The team used several guiding questions to focus the search strategy and data collection. The guiding questions, which speak to the objectives of the report, follow:
- What measures or outcomes (quality, utilization, safety, price, etc.) that leverage the unique data in APCDs have been reported in the scholarly literature or in online public reports using APCD data?
- What measures or outcomes have been proposed for use with APCD data or claims data that are episode based or longitudinal in nature?
- What important measure gaps have been noted in relation to transparency initiatives? Have APCD-specific measure concepts been proposed to fill these gaps (even if no fully specified measures yet exist)?

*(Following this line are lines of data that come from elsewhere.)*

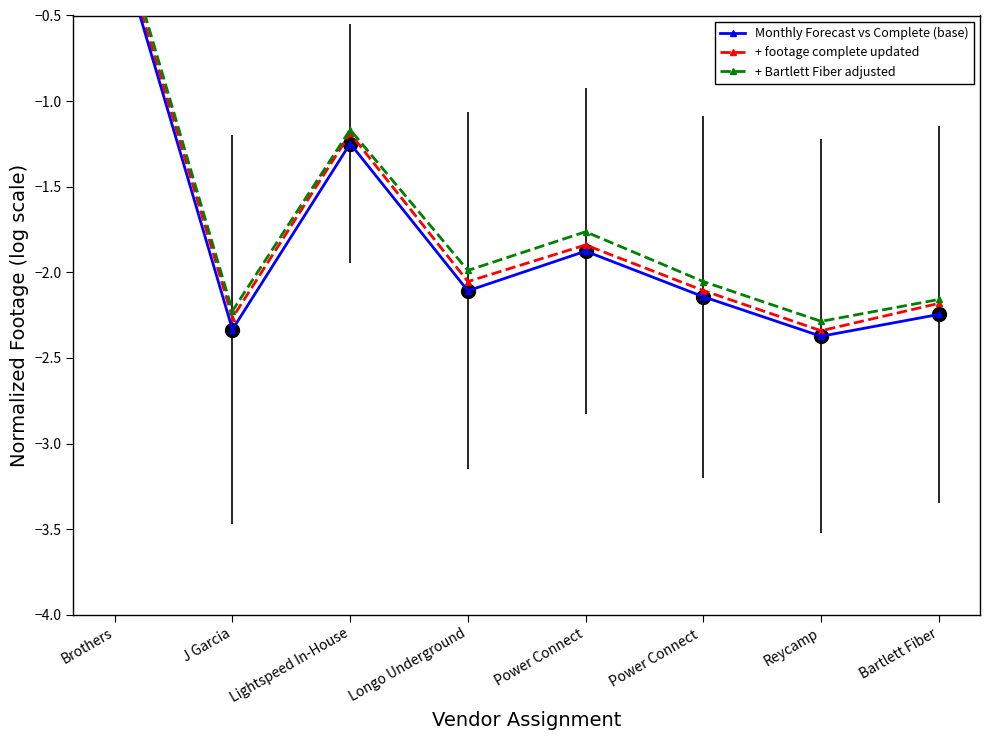

What is the difference between the Monthly Forecast vs Complete (base) values at J Garcia and Power Connect?

0.5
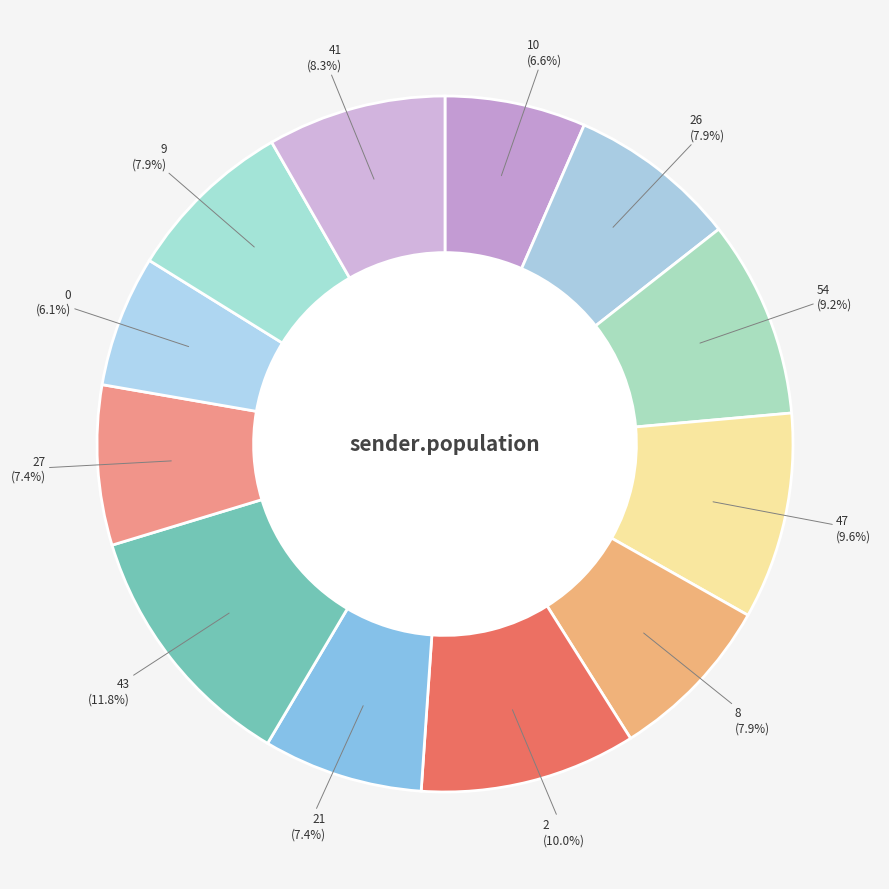

Which has a higher value, 27 or 54?

54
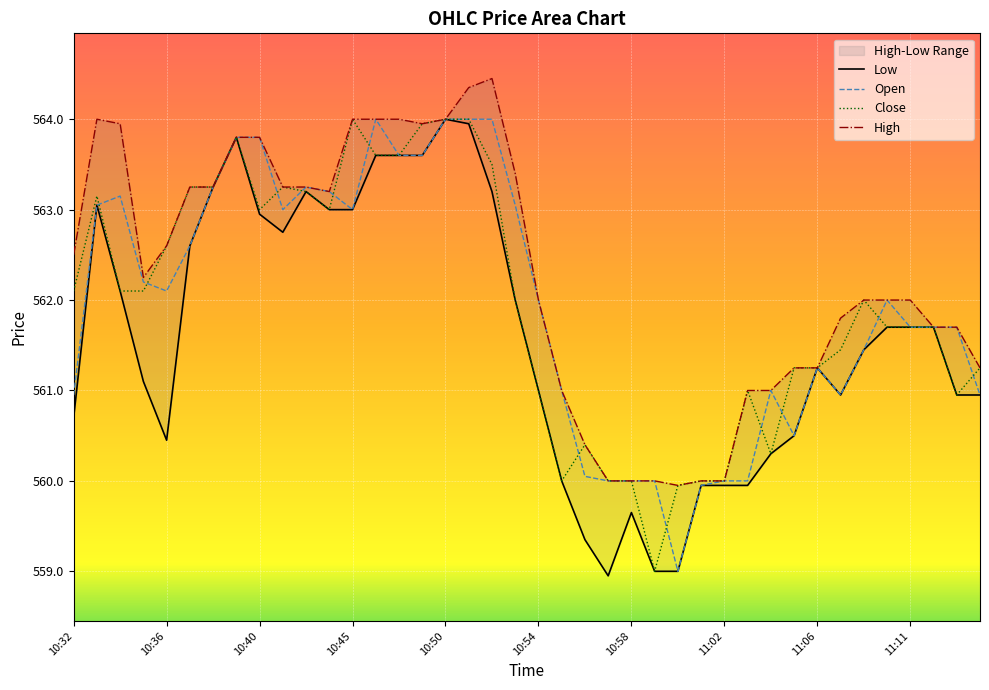

How many times do Open and Close cross each other?

12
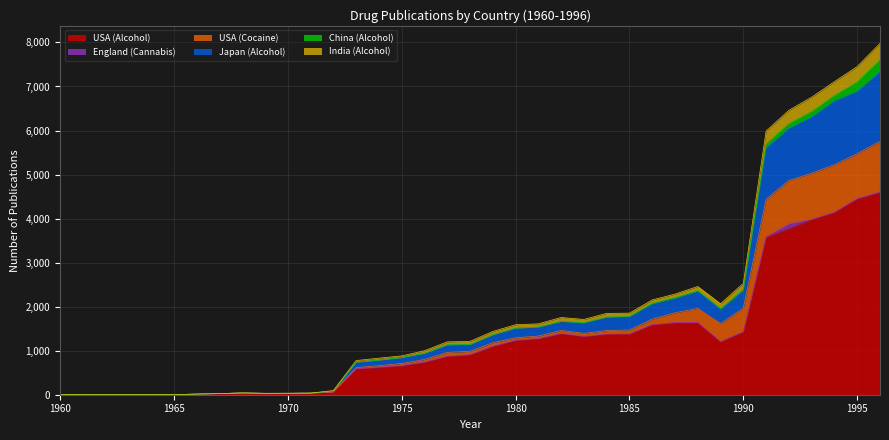

Where is the first local minimum for Japan (Alcohol)?

1969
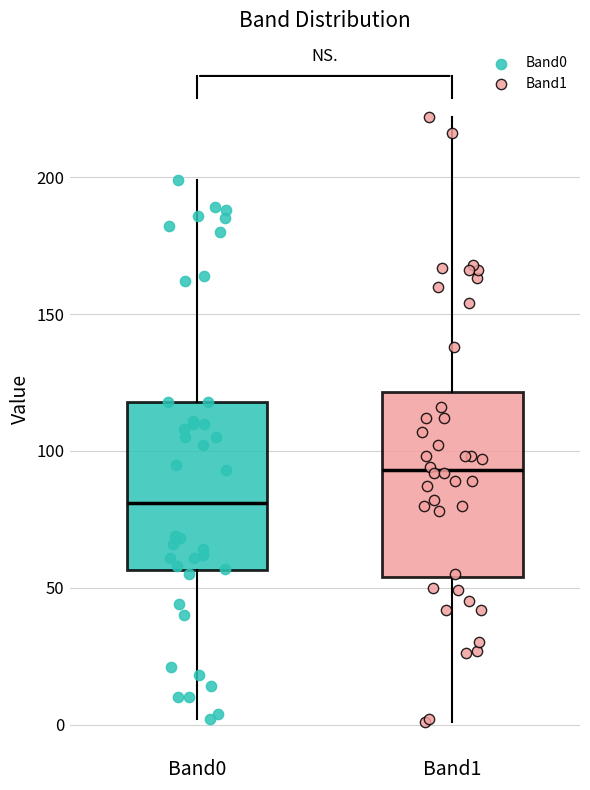

Reading left to right, transcribe this box plot: for each box, give where its median line is, the range the box spans, and where its two whiskers end, as read against the y-axis. The values are not printed on the chart, so give them approximately, as read against the axis.

Band0: median 80, box 55 to 120, whiskers 0 to 200
Band1: median 95, box 55 to 120, whiskers 0 to 220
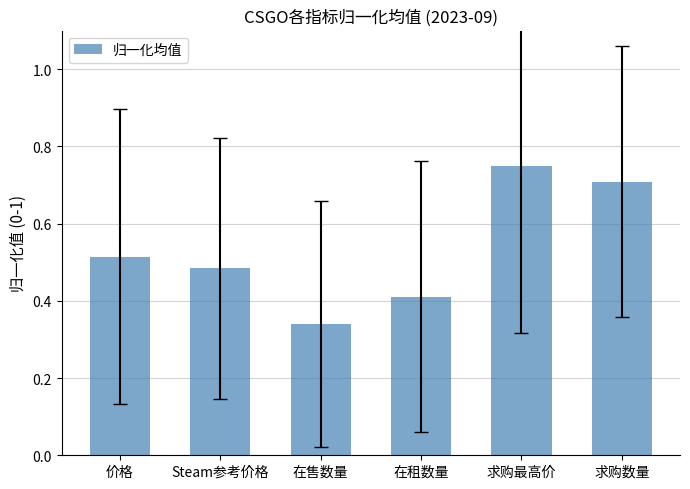

The value at Steam参考价格 is 0.1. True or false?

False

- What potential barriers to using and reporting measures with APCD data have been identified in the peer-reviewed or grey literature, including issues around availability and access to data elements? What strategies for overcoming these barriers have been proposed in the literature?
- What are some of the methodological considerations pertaining to using APCD data for measurement that have been discussed in the peer-reviewed or grey literature?
These questions reflect our findings from a preliminary review of the literature and environmental scan, as well as feedback on AHRQ’s priorities from the Task Order Officer.
Because this is the first step in creating a measure inventory, the literature on creating an APCD, creating a public reporting Web site, or getting people to use a public reporting Web site are not covered here, except to the extent that the literature is relevant to finding and prioritizing APCD measures.